An DCU:NG Email Interview with Marv Wolfman

Marv Wolfman is to the Teen Titans what Chris Clairmont is to the X-Men. By introducing such new characters as Cyborg, Changeling, and Starfire, he breathed new life into a title that was quickly becoming a series of goofy sidekick stories. He allowed the teens to mature and face threats that would make their mentors repect them as equals. DCUNG asked Marv if he would have the time to answers a few questions for Titans fans, and well, being the stand-up guy he is, he agreed.

DCUNG: What first got you interested in comics (as a hobby and as a career)?

MW: I was a fan reader (as were we all) and did fanzines, amateur magazines printed on a ditto press (before xerox). I sent the fanzines to DC and Marvel and they liked my writing and asked me to submit stories. This was back when there weren't any new writers entering the field.

DCUNG: What was your first professional work in comics?

MW: I co-wrote and drew (along with Len Wein) a story for Castle of Frankenstein. After that I sold an issue of Blackhawk to DC.

DCUNG: How did you come to work on the Titans?

MW: I co-wrote a few Titans stories back in the original run with Len Wein. When I returned to DC after a decade at Marvel in 1980 I asked about reviving Titans. They weren't interested but I told them what I wanted to do and they okayed it.

DCUNG: Thinking back on all the Titans storylines you wrote, which one single storyline do you remember most fondly? Why?

MW: Several stories, actually. In no order, the Judas Contract, Who Is Donna Troy, and a story called "Shades of Gray." Judas Contract because we had set up this long-range story that truly surprised people (the supposed hero being revealed to actually be a villain--where have we seen this recently?) and the story worked as both a character and action story. I thought it was very strong. The Donna Troy story was highly emotional, and Shades Of Gray because it broke the mode of heroes and villains having to fight to work their problems out. Changeling and Terminator sat down and talked about things, about life, about love, etc. I thought it worked wonderfully.

DCUNG: Who was the easiest Titan to write? The most difficult?

MW: The easiest was Gar Logan. I love writing snappy patter. The most difficult was Jericho. George created his silent manner and once he left I no longer had an artist who could do body language to describe his emotions. Without that and without dialogue (or thought balloons) he was impossible to do.

DCUNG: I enjoyed the last arc of the New Titans (even though it was cancelled) and thought the team had potential. What were your feelings on the final lineup of the Titans?

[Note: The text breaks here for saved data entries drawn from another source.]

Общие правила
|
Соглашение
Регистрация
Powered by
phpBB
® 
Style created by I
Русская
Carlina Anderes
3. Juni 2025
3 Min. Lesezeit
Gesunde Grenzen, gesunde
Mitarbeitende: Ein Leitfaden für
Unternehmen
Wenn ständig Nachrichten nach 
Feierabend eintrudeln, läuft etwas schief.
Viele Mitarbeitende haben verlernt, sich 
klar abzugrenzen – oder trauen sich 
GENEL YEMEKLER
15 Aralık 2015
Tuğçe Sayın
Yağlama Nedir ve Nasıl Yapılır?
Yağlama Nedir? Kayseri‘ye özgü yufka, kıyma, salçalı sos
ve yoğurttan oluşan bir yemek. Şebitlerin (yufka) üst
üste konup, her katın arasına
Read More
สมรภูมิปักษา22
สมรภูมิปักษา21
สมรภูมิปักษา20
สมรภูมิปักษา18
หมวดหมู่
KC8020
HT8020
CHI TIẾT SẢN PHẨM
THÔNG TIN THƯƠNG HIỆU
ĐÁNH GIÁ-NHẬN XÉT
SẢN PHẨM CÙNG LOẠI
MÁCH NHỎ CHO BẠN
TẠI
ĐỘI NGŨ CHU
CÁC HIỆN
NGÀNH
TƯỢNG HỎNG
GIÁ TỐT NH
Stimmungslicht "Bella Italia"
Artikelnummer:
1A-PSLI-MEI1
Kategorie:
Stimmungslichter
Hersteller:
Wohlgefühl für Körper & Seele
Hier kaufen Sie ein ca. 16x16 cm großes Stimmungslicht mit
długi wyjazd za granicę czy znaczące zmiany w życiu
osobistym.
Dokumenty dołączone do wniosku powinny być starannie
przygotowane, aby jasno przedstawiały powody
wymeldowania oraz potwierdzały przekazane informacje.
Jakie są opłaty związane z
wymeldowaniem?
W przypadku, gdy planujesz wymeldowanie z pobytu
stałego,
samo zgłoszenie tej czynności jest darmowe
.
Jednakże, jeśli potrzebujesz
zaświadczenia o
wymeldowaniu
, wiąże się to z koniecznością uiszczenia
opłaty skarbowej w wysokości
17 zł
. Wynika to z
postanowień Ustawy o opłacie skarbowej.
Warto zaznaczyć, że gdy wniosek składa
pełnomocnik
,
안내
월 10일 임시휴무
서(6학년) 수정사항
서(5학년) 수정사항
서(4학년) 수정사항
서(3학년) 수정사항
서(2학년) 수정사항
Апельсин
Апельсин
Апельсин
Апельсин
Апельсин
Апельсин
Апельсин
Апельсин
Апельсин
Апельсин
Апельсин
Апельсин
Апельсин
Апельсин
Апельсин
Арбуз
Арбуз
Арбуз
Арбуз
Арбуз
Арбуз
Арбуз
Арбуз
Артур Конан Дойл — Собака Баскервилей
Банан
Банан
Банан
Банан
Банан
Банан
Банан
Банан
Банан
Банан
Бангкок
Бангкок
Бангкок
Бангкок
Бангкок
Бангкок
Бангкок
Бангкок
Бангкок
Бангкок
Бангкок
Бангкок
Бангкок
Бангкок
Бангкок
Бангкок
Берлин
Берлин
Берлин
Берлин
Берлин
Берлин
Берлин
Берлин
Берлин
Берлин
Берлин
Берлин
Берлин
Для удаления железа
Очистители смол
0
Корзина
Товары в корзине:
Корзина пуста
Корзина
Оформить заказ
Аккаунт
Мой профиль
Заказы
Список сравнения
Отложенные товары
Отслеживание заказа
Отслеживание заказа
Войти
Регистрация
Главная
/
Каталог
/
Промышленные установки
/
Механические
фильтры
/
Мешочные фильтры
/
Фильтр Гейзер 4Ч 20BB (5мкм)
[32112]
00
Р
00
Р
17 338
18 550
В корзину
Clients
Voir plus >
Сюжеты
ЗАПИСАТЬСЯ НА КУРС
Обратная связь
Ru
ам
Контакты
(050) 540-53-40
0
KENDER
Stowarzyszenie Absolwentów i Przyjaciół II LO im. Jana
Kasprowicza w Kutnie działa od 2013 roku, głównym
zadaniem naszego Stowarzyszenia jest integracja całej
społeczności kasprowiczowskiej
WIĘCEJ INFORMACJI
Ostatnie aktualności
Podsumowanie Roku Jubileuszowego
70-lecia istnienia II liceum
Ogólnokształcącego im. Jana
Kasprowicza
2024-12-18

MW: I hated them. They were not my idea and those characters weren't designed to work together. Individually they may have been fine, but not as a group. To me, the New Titans were Robin, Kid Flash, Wonder Girl, Starfire, Raven, Cyborg and Changeling.

DCUNG: What do you think about the newest lineup of Titans? What about the upcoming Young Justice (or JLA Jr., whatever it ís going to be called)?

MW: I don't know anything about them. Sorry.

DCUNG: Why do you think teen heroes (and especially sidekicks) are making a comeback?

MW: They never went away. I think teen readers enjoy reading about teen heroes who aren't played like stupid kids. I never liked the idea of a Junior Justice League because that meant they were, by concept, inferior to the adults. I always believed teen heroes were heroes first and teens second and that they didn't need adult supervision or approval. They could operate on their own.

DCUNG: Which comics or characters would you most want to have a chance to write? Why?

MW: I still prefer Superman. I've always felt he was the one hero who truly represented the heroic ideal.

DCUNG: Any future plans we should be looking out for?

MW: Hannibal King for Marvel, Dracula for Dark Horse, and looking for work.